DATA PROVIDED below:
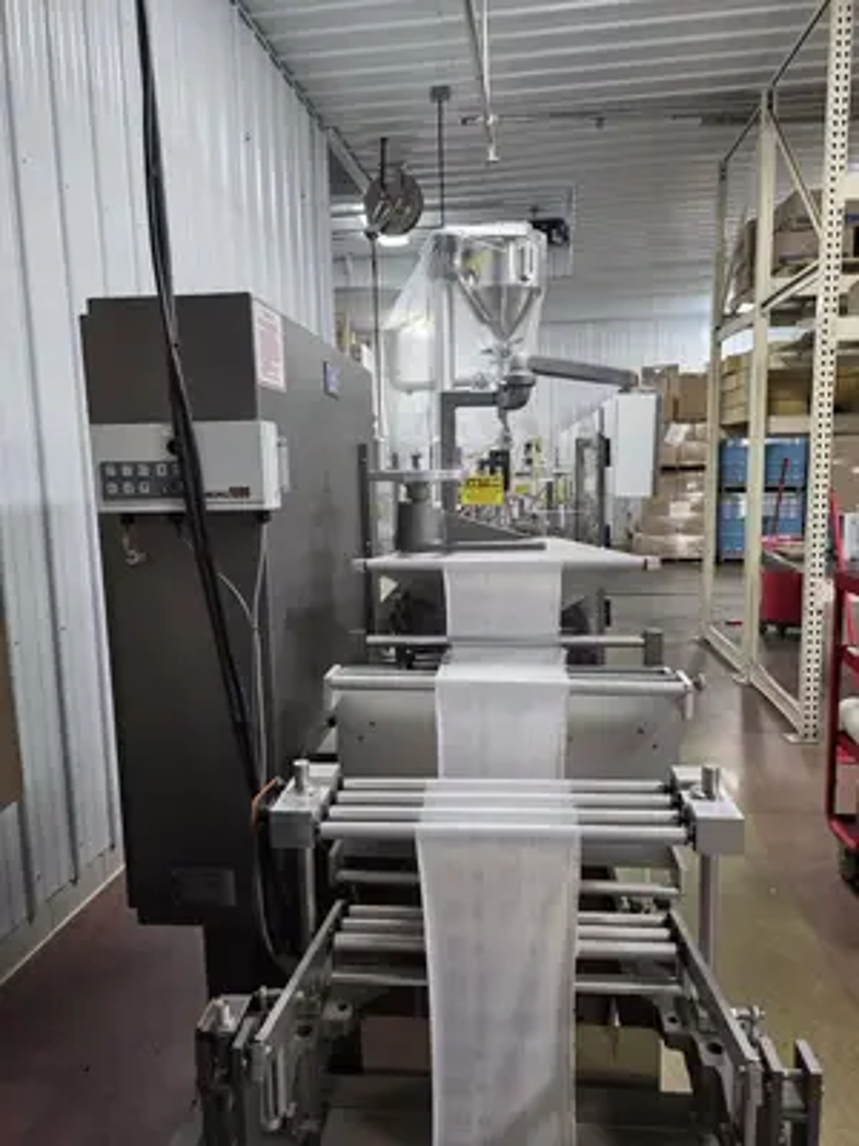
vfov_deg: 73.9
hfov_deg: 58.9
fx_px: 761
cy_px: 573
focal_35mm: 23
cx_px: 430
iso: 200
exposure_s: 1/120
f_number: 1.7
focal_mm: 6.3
End of DATA PROVIDED.
DATA PROVIDED below:
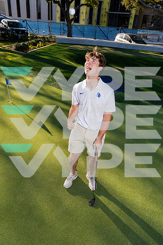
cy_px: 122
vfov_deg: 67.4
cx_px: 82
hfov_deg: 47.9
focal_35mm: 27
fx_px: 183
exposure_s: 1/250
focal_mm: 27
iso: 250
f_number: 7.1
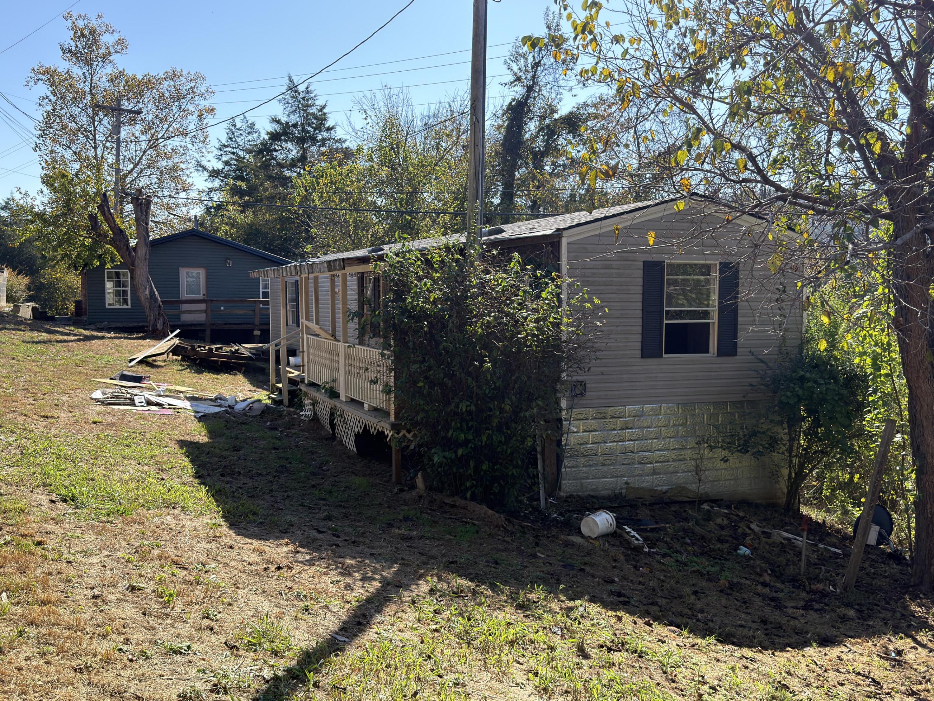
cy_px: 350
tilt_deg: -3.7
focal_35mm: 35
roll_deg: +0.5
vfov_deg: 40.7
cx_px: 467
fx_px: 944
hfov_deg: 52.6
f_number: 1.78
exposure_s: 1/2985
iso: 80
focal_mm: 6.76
End of DATA PROVIDED.
DATA PROVIDED below:
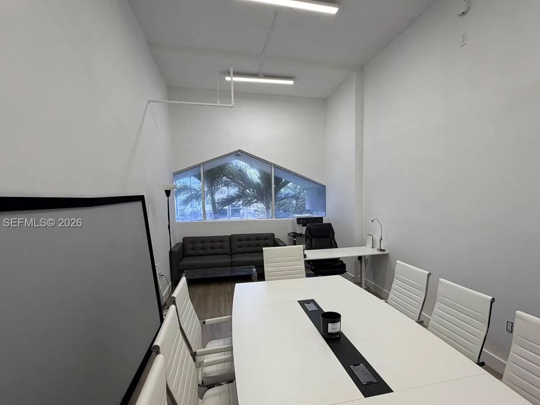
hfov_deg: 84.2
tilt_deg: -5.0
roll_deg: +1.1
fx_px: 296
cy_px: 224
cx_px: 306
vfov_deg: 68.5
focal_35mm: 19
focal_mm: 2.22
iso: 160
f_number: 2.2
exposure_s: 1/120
End of DATA PROVIDED.
» **INSTRUCTIONS FOR THE TASK**
Copy the lines above between the one holding "focal_mm: 27" and the one holding "focal_mm: 6.76", inclusive. Drop the pictures.

» **TASK RESULT**
focal_mm: 27
iso: 250
f_number: 7.1
cy_px: 350
tilt_deg: -3.7
focal_35mm: 35
roll_deg: +0.5
vfov_deg: 40.7
cx_px: 467
fx_px: 944
hfov_deg: 52.6
f_number: 1.78
exposure_s: 1/2985
iso: 80
focal_mm: 6.76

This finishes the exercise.